Requirement >> The answer must be an exact copy of the records below, with every picture left out.

------ Dataset extract ------

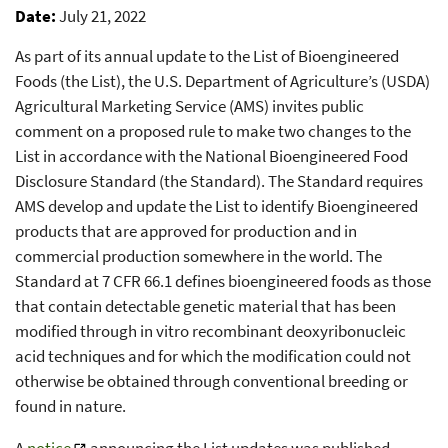
Date
July 21, 2022
As part of its annual update to the List of Bioengineered
Foods (the List), the U.S. Department of Agriculture’s (USDA)
Agricultural Marketing Service (AMS) invites public
comment on a proposed rule to make two changes to the
List in accordance with the National Bioengineered Food
Disclosure Standard (the Standard). The Standard requires
AMS develop and update the List to identify Bioengineered
products that are approved for production and in
commercial production somewhere in the world. The
Standard at 7 CFR 66.1 defines bioengineered foods as those
that contain detectable genetic material that has been
modified through in vitro recombinant deoxyribonucleic
acid techniques and for which the modification could not
otherwise be obtained through conventional breeding or
found in nature.
A
notice
announcing the List updates was published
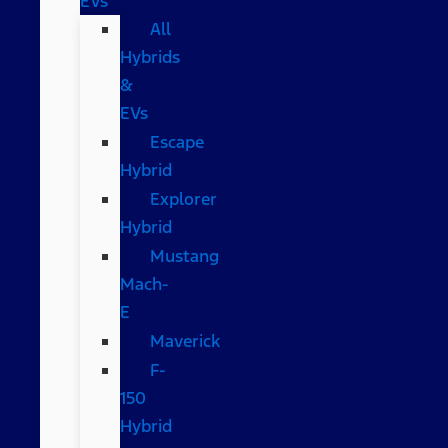
EVs
All
Hybrids
&
EVs
Escape
Hybrid
Explorer
Hybrid
Mustang
Mach-
E
Maverick
F-
150
Hybrid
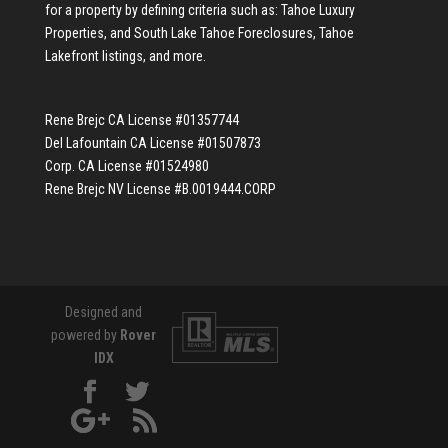
for a property by defining criteria such as:
Tahoe Luxury
Properties
, and
South Lake Tahoe Foreclosures
,
Tahoe
Lakefront listings
, and more.
Rene Brejc CA License #01357744
Del Lafountain CA License #01507873
Corp. CA License #01524980
Rene Brejc NV License #B.0019444.CORP
Designed and
powered by
Rover
IDX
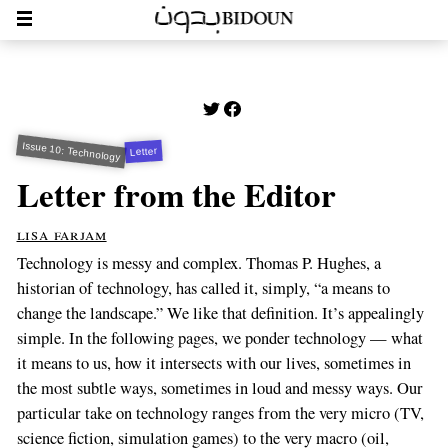
Issue 10: Technology
Letter
Letter from the Editor
lisa farjam
Technology is messy and complex. Thomas P. Hughes, a
historian of technology, has called it, simply, “a means to
change the landscape.” We like that definition. It’s appealingly
simple. In the following pages, we ponder technology — what
it means to us, how it intersects with our lives, sometimes in
the most subtle ways, sometimes in loud and messy ways. Our
particular take on technology ranges from the very micro (TV,
science fiction, simulation games) to the very macro (oil,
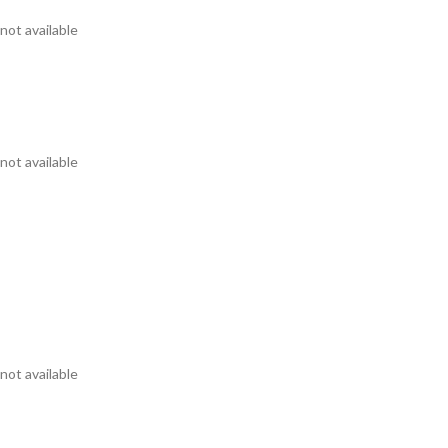
not available
not available
not available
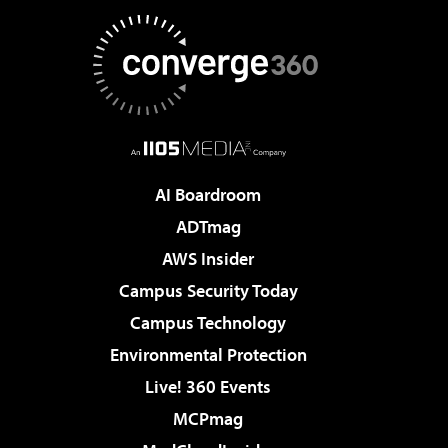
AI Boardroom
ADTmag
AWS Insider
Campus Security Today
Campus Technology
Environmental Protection
Live! 360 Events
MCPmag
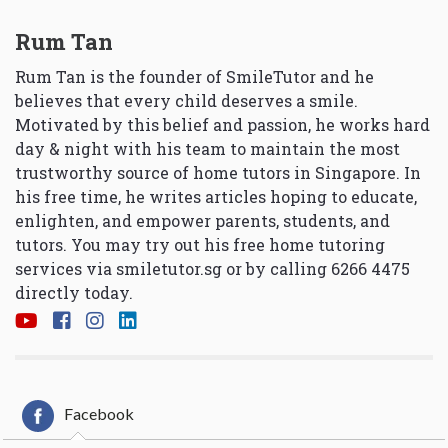
Rum Tan
Rum Tan is the founder of SmileTutor and he
believes that every child deserves a smile.
Motivated by this belief and passion, he works hard
day & night with his team to maintain the most
trustworthy source of home tutors in Singapore. In
his free time, he writes articles hoping to educate,
enlighten, and empower parents, students, and
tutors. You may try out his free home tutoring
services via
smiletutor.sg
or by calling 6266 4475
directly today.
Facebook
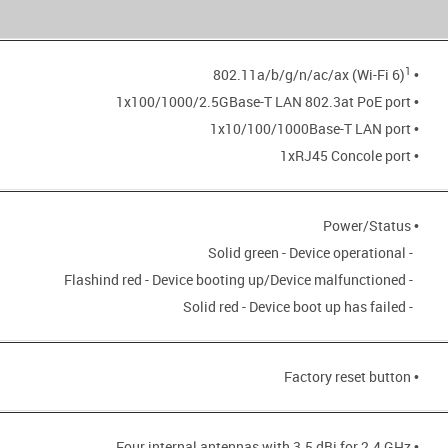
1
• 802.11a/b/g/n/ac/ax (Wi-Fi 6)
• 1x100/1000/2.5GBase-T LAN 802.3at PoE port
• 1x10/100/1000Base-T LAN port
• 1xRJ45 Concole port
• Power/Status
- Solid green - Device operational
- Flashind red - Device booting up/Device malfunctioned
- Solid red - Device boot up has failed
• Factory reset button
• Four internal antennas with 3.5 dBi for 2.4 GHz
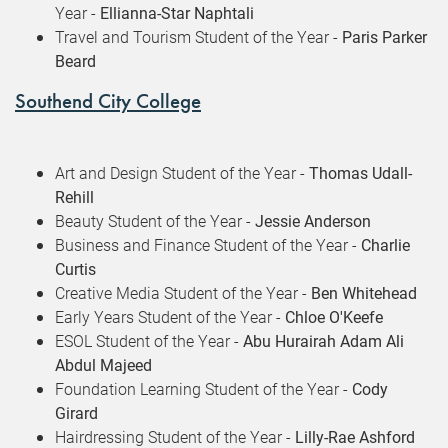
Year -
Ellianna-Star Naphtali
Travel and Tourism Student of the Year -
Paris Parker
Beard
Southend City College
Art and Design Student of the Year -
Thomas Udall-
Rehill
Beauty Student of the Year -
Jessie Anderson
Business and Finance Student of the Year -
Charlie
Curtis
Creative Media Student of the Year -
Ben Whitehead
Early Years Student of the Year -
Chloe O'Keefe
ESOL Student of the Year -
Abu Hurairah Adam Ali
Abdul Majeed
Foundation Learning Student of the Year -
Cody
Girard
Hairdressing Student of the Year -
Lilly-Rae Ashford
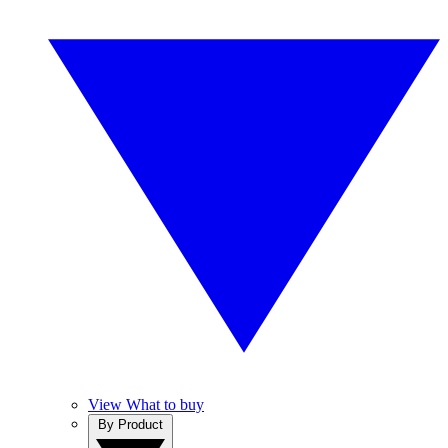
View What to buy
By Product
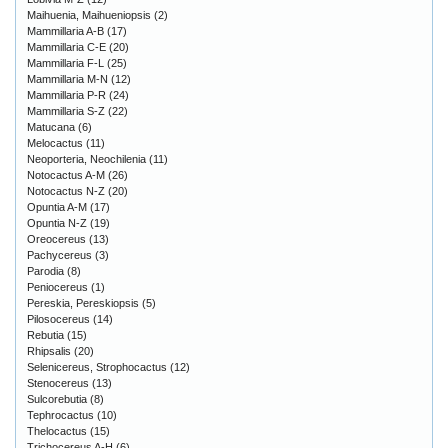
Maihuenia, Maihueniopsis
(2)
Mammillaria A-B
(17)
Mammillaria C-E
(20)
Mammillaria F-L
(25)
Mammillaria M-N
(12)
Mammillaria P-R
(24)
Mammillaria S-Z
(22)
Matucana
(6)
Melocactus
(11)
Neoporteria, Neochilenia
(11)
Notocactus A-M
(26)
Notocactus N-Z
(20)
Opuntia A-M
(17)
Opuntia N-Z
(19)
Oreocereus
(13)
Pachycereus
(3)
Parodia
(8)
Peniocereus
(1)
Pereskia, Pereskiopsis
(5)
Pilosocereus
(14)
Rebutia
(15)
Rhipsalis
(20)
Selenicereus, Strophocactus
(12)
Stenocereus
(13)
Sulcorebutia
(8)
Tephrocactus
(10)
Thelocactus
(15)
Trichocereus A-H
(6)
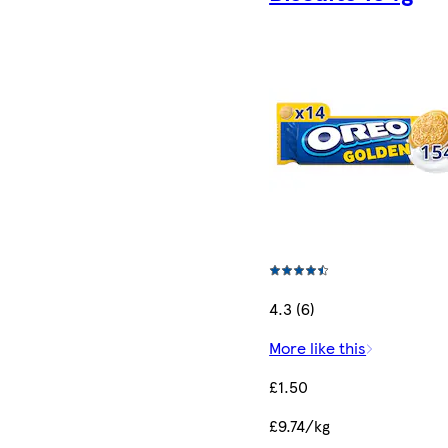
4.3 (6)
More like this
£1.50
£9.74/kg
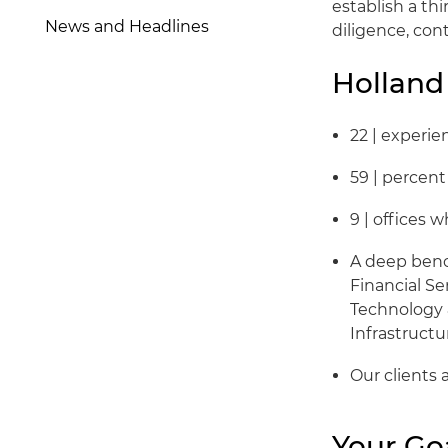
establish a t
News and Headlines
diligence, con
Holland
22 | experi
59 | percen
9 | offices
A deep bench
Financial Se
Technology 
Infrastructu
Our clients 
Your Go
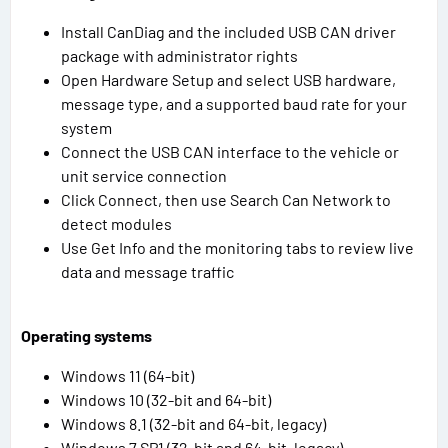
Install CanDiag and the included USB CAN driver
package with administrator rights
Open Hardware Setup and select USB hardware,
message type, and a supported baud rate for your
system
Connect the USB CAN interface to the vehicle or
unit service connection
Click Connect, then use Search Can Network to
detect modules
Use Get Info and the monitoring tabs to review live
data and message traffic
Operating systems
Windows 11 (64-bit)
Windows 10 (32-bit and 64-bit)
Windows 8.1 (32-bit and 64-bit, legacy)
Windows 7 SP1 (32-bit and 64-bit, legacy)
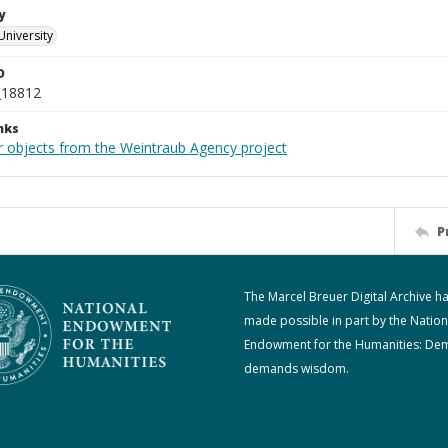
y
University
D
_18812
nks
r objects from the Weintraub Agency project
P
The Marcel Breuer Digital Archive h
made possible in part by the Nation
Endowment for the Humanities: De
demands wisdom.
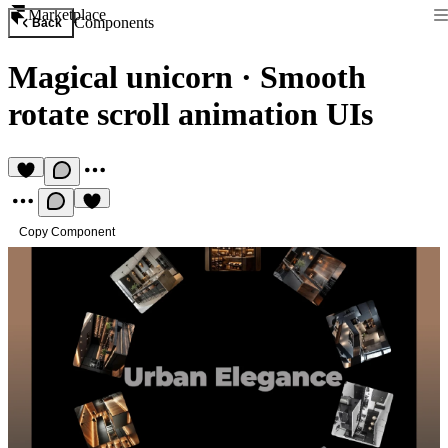
Marketplace
Components
Back
Magical unicorn
·
Smooth
rotate scroll animation UIs
Copy Component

------

Solution >>
Date
July 21, 2022
As part of its annual update to the List of Bioengineered
Foods (the List), the U.S. Department of Agriculture’s (USDA)
Agricultural Marketing Service (AMS) invites public
comment on a proposed rule to make two changes to the
List in accordance with the National Bioengineered Food
Disclosure Standard (the Standard). The Standard requires
AMS develop and update the List to identify Bioengineered
products that are approved for production and in
commercial production somewhere in the world. The
Standard at 7 CFR 66.1 defines bioengineered foods as those
that contain detectable genetic material that has been
modified through in vitro recombinant deoxyribonucleic
acid techniques and for which the modification could not
otherwise be obtained through conventional breeding or
found in nature.
A
notice
announcing the List updates was published
EVs
All
Hybrids
&
EVs
Escape
Hybrid
Explorer
Hybrid
Mustang
Mach-
E
Maverick
F-
150
Hybrid
for a property by defining criteria such as:
Tahoe Luxury
Properties
, and
South Lake Tahoe Foreclosures
,
Tahoe
Lakefront listings
, and more.
Rene Brejc CA License #01357744
Del Lafountain CA License #01507873
Corp. CA License #01524980
Rene Brejc NV License #B.0019444.CORP
Designed and
powered by
Rover
IDX
Issue 10: Technology
Letter
Letter from the Editor
lisa farjam
Technology is messy and complex. Thomas P. Hughes, a
historian of technology, has called it, simply, “a means to
change the landscape.” We like that definition. It’s appealingly
simple. In the following pages, we ponder technology — what
it means to us, how it intersects with our lives, sometimes in
the most subtle ways, sometimes in loud and messy ways. Our
particular take on technology ranges from the very micro (TV,
science fiction, simulation games) to the very macro (oil,
not available
not available
not available
AI Boardroom
ADTmag
AWS Insider
Campus Security Today
Campus Technology
Environmental Protection
Live! 360 Events
MCPmag
Rum Tan
Rum Tan is the founder of SmileTutor and he
believes that every child deserves a smile.
Motivated by this belief and passion, he works hard
day & night with his team to maintain the most
trustworthy source of home tutors in Singapore. In
his free time, he writes articles hoping to educate,
enlighten, and empower parents, students, and
tutors. You may try out his free home tutoring
services via
smiletutor.sg
or by calling 6266 4475
directly today.
Facebook
1
• 802.11a/b/g/n/ac/ax (Wi-Fi 6)
• 1x100/1000/2.5GBase-T LAN 802.3at PoE port
• 1x10/100/1000Base-T LAN port
• 1xRJ45 Concole port
• Power/Status
- Solid green - Device operational
- Flashind red - Device booting up/Device malfunctioned
- Solid red - Device boot up has failed
• Factory reset button
• Four internal antennas with 3.5 dBi for 2.4 GHz
Year -
Ellianna-Star Naphtali
Travel and Tourism Student of the Year -
Paris Parker
Beard
Southend City College
Art and Design Student of the Year -
Thomas Udall-
Rehill
Beauty Student of the Year -
Jessie Anderson
Business and Finance Student of the Year -
Charlie
Curtis
Creative Media Student of the Year -
Ben Whitehead
Early Years Student of the Year -
Chloe O'Keefe
ESOL Student of the Year -
Abu Hurairah Adam Ali
Abdul Majeed
Foundation Learning Student of the Year -
Cody
Girard
Hairdressing Student of the Year -
Lilly-Rae Ashford
View What to buy
By Product
Maihuenia, Maihueniopsis
(2)
Mammillaria A-B
(17)
Mammillaria C-E
(20)
Mammillaria F-L
(25)
Mammillaria M-N
(12)
Mammillaria P-R
(24)
Mammillaria S-Z
(22)
Matucana
(6)
Melocactus
(11)
Neoporteria, Neochilenia
(11)
Notocactus A-M
(26)
Notocactus N-Z
(20)
Opuntia A-M
(17)
Opuntia N-Z
(19)
Oreocereus
(13)
Pachycereus
(3)
Parodia
(8)
Peniocereus
(1)
Pereskia, Pereskiopsis
(5)
Pilosocereus
(14)
Rebutia
(15)
Rhipsalis
(20)
Selenicereus, Strophocactus
(12)
Stenocereus
(13)
Sulcorebutia
(8)
Tephrocactus
(10)
Thelocactus
(15)
Trichocereus A-H
(6)
4.3 (6)
More like this
£1.50
£9.74/kg
establish a t
News and Headlines
diligence, con
Holland
22 | experi
59 | percen
9 | offices
A deep bench
Financial Se
Technology 
Infrastructu
Our clients 
Your Go
Install CanDiag and the included USB CAN driver
package with administrator rights
Open Hardware Setup and select USB hardware,
message type, and a supported baud rate for your
system
Connect the USB CAN interface to the vehicle or
unit service connection
Click Connect, then use Search Can Network to
detect modules
Use Get Info and the monitoring tabs to review live
data and message traffic
Operating systems
Windows 11 (64-bit)
Windows 10 (32-bit and 64-bit)
Windows 8.1 (32-bit and 64-bit, legacy)
Windows 7 SP1 (32-bit and 64-bit, legacy)
y
University
D
_18812
nks
r objects from the Weintraub Agency project
P
The Marcel Breuer Digital Archive h
made possible in part by the Nation
Endowment for the Humanities: De
demands wisdom.
Marketplace
Components
Back
Magical unicorn
·
Smooth
rotate scroll animation UIs
Copy Component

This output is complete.